=== The data ===

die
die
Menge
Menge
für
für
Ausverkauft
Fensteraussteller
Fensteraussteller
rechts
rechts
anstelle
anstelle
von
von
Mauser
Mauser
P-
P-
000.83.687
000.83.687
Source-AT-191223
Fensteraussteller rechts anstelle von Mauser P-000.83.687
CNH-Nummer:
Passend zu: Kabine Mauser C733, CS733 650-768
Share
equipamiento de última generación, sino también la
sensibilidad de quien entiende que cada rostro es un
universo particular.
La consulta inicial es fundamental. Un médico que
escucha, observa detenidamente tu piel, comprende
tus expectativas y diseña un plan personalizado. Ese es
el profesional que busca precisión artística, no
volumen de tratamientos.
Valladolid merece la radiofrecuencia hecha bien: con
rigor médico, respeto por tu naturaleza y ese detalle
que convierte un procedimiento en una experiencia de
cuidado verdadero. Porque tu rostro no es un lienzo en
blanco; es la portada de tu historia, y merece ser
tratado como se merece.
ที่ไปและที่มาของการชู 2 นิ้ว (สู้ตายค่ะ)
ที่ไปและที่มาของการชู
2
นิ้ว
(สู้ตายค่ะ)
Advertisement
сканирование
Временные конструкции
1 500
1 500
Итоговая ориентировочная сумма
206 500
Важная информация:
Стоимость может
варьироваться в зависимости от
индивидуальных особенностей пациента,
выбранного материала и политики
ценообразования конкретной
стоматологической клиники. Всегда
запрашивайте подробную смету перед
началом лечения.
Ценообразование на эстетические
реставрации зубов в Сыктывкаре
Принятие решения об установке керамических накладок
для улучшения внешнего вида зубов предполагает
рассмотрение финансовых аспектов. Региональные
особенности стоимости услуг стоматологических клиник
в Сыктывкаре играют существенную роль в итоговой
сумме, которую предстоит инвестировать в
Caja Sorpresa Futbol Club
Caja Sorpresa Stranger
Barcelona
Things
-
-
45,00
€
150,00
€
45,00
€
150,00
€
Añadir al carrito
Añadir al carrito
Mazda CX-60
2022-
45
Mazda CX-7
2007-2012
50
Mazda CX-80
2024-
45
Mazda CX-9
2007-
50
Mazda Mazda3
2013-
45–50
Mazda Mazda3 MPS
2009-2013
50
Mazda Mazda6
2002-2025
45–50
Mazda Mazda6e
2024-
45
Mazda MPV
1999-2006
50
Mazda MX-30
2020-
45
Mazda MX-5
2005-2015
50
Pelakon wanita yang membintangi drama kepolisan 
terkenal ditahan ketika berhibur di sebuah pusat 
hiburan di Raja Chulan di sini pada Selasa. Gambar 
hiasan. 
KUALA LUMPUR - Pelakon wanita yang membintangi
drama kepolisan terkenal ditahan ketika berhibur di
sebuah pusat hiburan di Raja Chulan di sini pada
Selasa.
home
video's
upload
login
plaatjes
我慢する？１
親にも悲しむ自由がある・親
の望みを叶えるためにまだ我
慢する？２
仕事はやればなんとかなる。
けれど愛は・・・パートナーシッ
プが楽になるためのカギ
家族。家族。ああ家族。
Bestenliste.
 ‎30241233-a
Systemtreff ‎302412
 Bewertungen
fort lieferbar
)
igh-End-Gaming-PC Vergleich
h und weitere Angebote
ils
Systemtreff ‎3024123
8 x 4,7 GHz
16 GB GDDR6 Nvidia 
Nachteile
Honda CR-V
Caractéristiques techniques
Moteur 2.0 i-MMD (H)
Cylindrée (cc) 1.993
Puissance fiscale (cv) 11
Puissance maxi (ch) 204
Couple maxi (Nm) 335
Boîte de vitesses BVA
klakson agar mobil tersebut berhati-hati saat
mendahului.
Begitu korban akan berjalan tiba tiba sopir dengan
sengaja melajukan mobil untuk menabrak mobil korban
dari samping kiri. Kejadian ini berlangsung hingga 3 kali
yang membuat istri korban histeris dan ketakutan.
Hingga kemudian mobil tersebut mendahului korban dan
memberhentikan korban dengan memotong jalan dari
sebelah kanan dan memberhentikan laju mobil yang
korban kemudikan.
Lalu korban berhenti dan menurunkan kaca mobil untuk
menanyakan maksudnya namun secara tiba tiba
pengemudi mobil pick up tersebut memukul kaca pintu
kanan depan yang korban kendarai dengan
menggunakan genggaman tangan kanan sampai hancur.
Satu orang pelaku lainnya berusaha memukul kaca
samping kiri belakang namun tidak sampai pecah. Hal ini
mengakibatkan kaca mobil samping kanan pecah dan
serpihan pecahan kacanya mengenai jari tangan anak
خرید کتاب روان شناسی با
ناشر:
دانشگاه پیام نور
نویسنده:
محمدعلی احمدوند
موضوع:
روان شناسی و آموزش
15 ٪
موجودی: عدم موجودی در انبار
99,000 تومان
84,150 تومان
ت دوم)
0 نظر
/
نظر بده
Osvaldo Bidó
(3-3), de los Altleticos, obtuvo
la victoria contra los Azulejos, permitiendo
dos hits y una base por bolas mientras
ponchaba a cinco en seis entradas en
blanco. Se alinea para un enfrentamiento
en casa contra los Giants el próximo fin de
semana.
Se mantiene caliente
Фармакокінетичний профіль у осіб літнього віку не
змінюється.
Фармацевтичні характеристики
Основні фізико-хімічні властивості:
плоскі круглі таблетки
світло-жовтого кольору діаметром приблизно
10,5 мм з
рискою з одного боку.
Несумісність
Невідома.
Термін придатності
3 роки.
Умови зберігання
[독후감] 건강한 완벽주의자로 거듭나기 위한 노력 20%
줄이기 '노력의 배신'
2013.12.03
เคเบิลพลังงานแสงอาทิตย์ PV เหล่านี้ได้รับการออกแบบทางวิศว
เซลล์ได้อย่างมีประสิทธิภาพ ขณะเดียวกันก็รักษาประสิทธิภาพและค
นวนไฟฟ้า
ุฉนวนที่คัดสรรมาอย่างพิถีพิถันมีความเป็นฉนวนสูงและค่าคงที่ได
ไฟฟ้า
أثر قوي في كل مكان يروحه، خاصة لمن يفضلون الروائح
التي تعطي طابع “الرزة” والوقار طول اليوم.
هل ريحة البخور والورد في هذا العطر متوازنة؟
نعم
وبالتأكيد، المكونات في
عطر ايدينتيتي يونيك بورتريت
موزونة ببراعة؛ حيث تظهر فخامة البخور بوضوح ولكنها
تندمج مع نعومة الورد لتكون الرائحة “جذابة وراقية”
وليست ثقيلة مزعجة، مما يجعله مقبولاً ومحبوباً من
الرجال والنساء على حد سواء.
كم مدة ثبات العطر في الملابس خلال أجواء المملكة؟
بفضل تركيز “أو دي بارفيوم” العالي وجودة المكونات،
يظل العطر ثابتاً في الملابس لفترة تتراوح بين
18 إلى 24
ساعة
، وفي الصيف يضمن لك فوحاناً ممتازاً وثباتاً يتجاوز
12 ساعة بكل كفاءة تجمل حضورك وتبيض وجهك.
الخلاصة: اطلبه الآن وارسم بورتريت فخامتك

===

What is expected. Write each line above out exactly.

Response to the task.
die
die
Menge
Menge
für
für
Ausverkauft
Fensteraussteller
Fensteraussteller
rechts
rechts
anstelle
anstelle
von
von
Mauser
Mauser
P-
P-
000.83.687
000.83.687
Source-AT-191223
Fensteraussteller rechts anstelle von Mauser P-000.83.687
CNH-Nummer:
Passend zu: Kabine Mauser C733, CS733 650-768
Share
equipamiento de última generación, sino también la
sensibilidad de quien entiende que cada rostro es un
universo particular.
La consulta inicial es fundamental. Un médico que
escucha, observa detenidamente tu piel, comprende
tus expectativas y diseña un plan personalizado. Ese es
el profesional que busca precisión artística, no
volumen de tratamientos.
Valladolid merece la radiofrecuencia hecha bien: con
rigor médico, respeto por tu naturaleza y ese detalle
que convierte un procedimiento en una experiencia de
cuidado verdadero. Porque tu rostro no es un lienzo en
blanco; es la portada de tu historia, y merece ser
tratado como se merece.
ที่ไปและที่มาของการชู 2 นิ้ว (สู้ตายค่ะ)
ที่ไปและที่มาของการชู
2
นิ้ว
(สู้ตายค่ะ)
Advertisement
сканирование
Временные конструкции
1 500
1 500
Итоговая ориентировочная сумма
206 500
Важная информация:
Стоимость может
варьироваться в зависимости от
индивидуальных особенностей пациента,
выбранного материала и политики
ценообразования конкретной
стоматологической клиники. Всегда
запрашивайте подробную смету перед
началом лечения.
Ценообразование на эстетические
реставрации зубов в Сыктывкаре
Принятие решения об установке керамических накладок
для улучшения внешнего вида зубов предполагает
рассмотрение финансовых аспектов. Региональные
особенности стоимости услуг стоматологических клиник
в Сыктывкаре играют существенную роль в итоговой
сумме, которую предстоит инвестировать в
Caja Sorpresa Futbol Club
Caja Sorpresa Stranger
Barcelona
Things
-
-
45,00
€
150,00
€
45,00
€
150,00
€
Añadir al carrito
Añadir al carrito
Mazda CX-60
2022-
45
Mazda CX-7
2007-2012
50
Mazda CX-80
2024-
45
Mazda CX-9
2007-
50
Mazda Mazda3
2013-
45–50
Mazda Mazda3 MPS
2009-2013
50
Mazda Mazda6
2002-2025
45–50
Mazda Mazda6e
2024-
45
Mazda MPV
1999-2006
50
Mazda MX-30
2020-
45
Mazda MX-5
2005-2015
50
Pelakon wanita yang membintangi drama kepolisan 
terkenal ditahan ketika berhibur di sebuah pusat 
hiburan di Raja Chulan di sini pada Selasa. Gambar 
hiasan. 
KUALA LUMPUR - Pelakon wanita yang membintangi
drama kepolisan terkenal ditahan ketika berhibur di
sebuah pusat hiburan di Raja Chulan di sini pada
Selasa.
home
video's
upload
login
plaatjes
我慢する？１
親にも悲しむ自由がある・親
の望みを叶えるためにまだ我
慢する？２
仕事はやればなんとかなる。
けれど愛は・・・パートナーシッ
プが楽になるためのカギ
家族。家族。ああ家族。
Bestenliste.
 ‎30241233-a
Systemtreff ‎302412
 Bewertungen
fort lieferbar
)
igh-End-Gaming-PC Vergleich
h und weitere Angebote
ils
Systemtreff ‎3024123
8 x 4,7 GHz
16 GB GDDR6 Nvidia 
Nachteile
Honda CR-V
Caractéristiques techniques
Moteur 2.0 i-MMD (H)
Cylindrée (cc) 1.993
Puissance fiscale (cv) 11
Puissance maxi (ch) 204
Couple maxi (Nm) 335
Boîte de vitesses BVA
klakson agar mobil tersebut berhati-hati saat
mendahului.
Begitu korban akan berjalan tiba tiba sopir dengan
sengaja melajukan mobil untuk menabrak mobil korban
dari samping kiri. Kejadian ini berlangsung hingga 3 kali
yang membuat istri korban histeris dan ketakutan.
Hingga kemudian mobil tersebut mendahului korban dan
memberhentikan korban dengan memotong jalan dari
sebelah kanan dan memberhentikan laju mobil yang
korban kemudikan.
Lalu korban berhenti dan menurunkan kaca mobil untuk
menanyakan maksudnya namun secara tiba tiba
pengemudi mobil pick up tersebut memukul kaca pintu
kanan depan yang korban kendarai dengan
menggunakan genggaman tangan kanan sampai hancur.
Satu orang pelaku lainnya berusaha memukul kaca
samping kiri belakang namun tidak sampai pecah. Hal ini
mengakibatkan kaca mobil samping kanan pecah dan
serpihan pecahan kacanya mengenai jari tangan anak
خرید کتاب روان شناسی با
ناشر:
دانشگاه پیام نور
نویسنده:
محمدعلی احمدوند
موضوع:
روان شناسی و آموزش
15 ٪
موجودی: عدم موجودی در انبار
99,000 تومان
84,150 تومان
ت دوم)
0 نظر
/
نظر بده
Osvaldo Bidó
(3-3), de los Altleticos, obtuvo
la victoria contra los Azulejos, permitiendo
dos hits y una base por bolas mientras
ponchaba a cinco en seis entradas en
blanco. Se alinea para un enfrentamiento
en casa contra los Giants el próximo fin de
semana.
Se mantiene caliente
Фармакокінетичний профіль у осіб літнього віку не
змінюється.
Фармацевтичні характеристики
Основні фізико-хімічні властивості:
плоскі круглі таблетки
світло-жовтого кольору діаметром приблизно
10,5 мм з
рискою з одного боку.
Несумісність
Невідома.
Термін придатності
3 роки.
Умови зберігання
[독후감] 건강한 완벽주의자로 거듭나기 위한 노력 20%
줄이기 '노력의 배신'
2013.12.03
เคเบิลพลังงานแสงอาทิตย์ PV เหล่านี้ได้รับการออกแบบทางวิศว
เซลล์ได้อย่างมีประสิทธิภาพ ขณะเดียวกันก็รักษาประสิทธิภาพและค
นวนไฟฟ้า
ุฉนวนที่คัดสรรมาอย่างพิถีพิถันมีความเป็นฉนวนสูงและค่าคงที่ได
ไฟฟ้า
أثر قوي في كل مكان يروحه، خاصة لمن يفضلون الروائح
التي تعطي طابع “الرزة” والوقار طول اليوم.
هل ريحة البخور والورد في هذا العطر متوازنة؟
نعم
وبالتأكيد، المكونات في
عطر ايدينتيتي يونيك بورتريت
موزونة ببراعة؛ حيث تظهر فخامة البخور بوضوح ولكنها
تندمج مع نعومة الورد لتكون الرائحة “جذابة وراقية”
وليست ثقيلة مزعجة، مما يجعله مقبولاً ومحبوباً من
الرجال والنساء على حد سواء.
كم مدة ثبات العطر في الملابس خلال أجواء المملكة؟
بفضل تركيز “أو دي بارفيوم” العالي وجودة المكونات،
يظل العطر ثابتاً في الملابس لفترة تتراوح بين
18 إلى 24
ساعة
، وفي الصيف يضمن لك فوحاناً ممتازاً وثباتاً يتجاوز
12 ساعة بكل كفاءة تجمل حضورك وتبيض وجهك.
الخلاصة: اطلبه الآن وارسم بورتريت فخامتك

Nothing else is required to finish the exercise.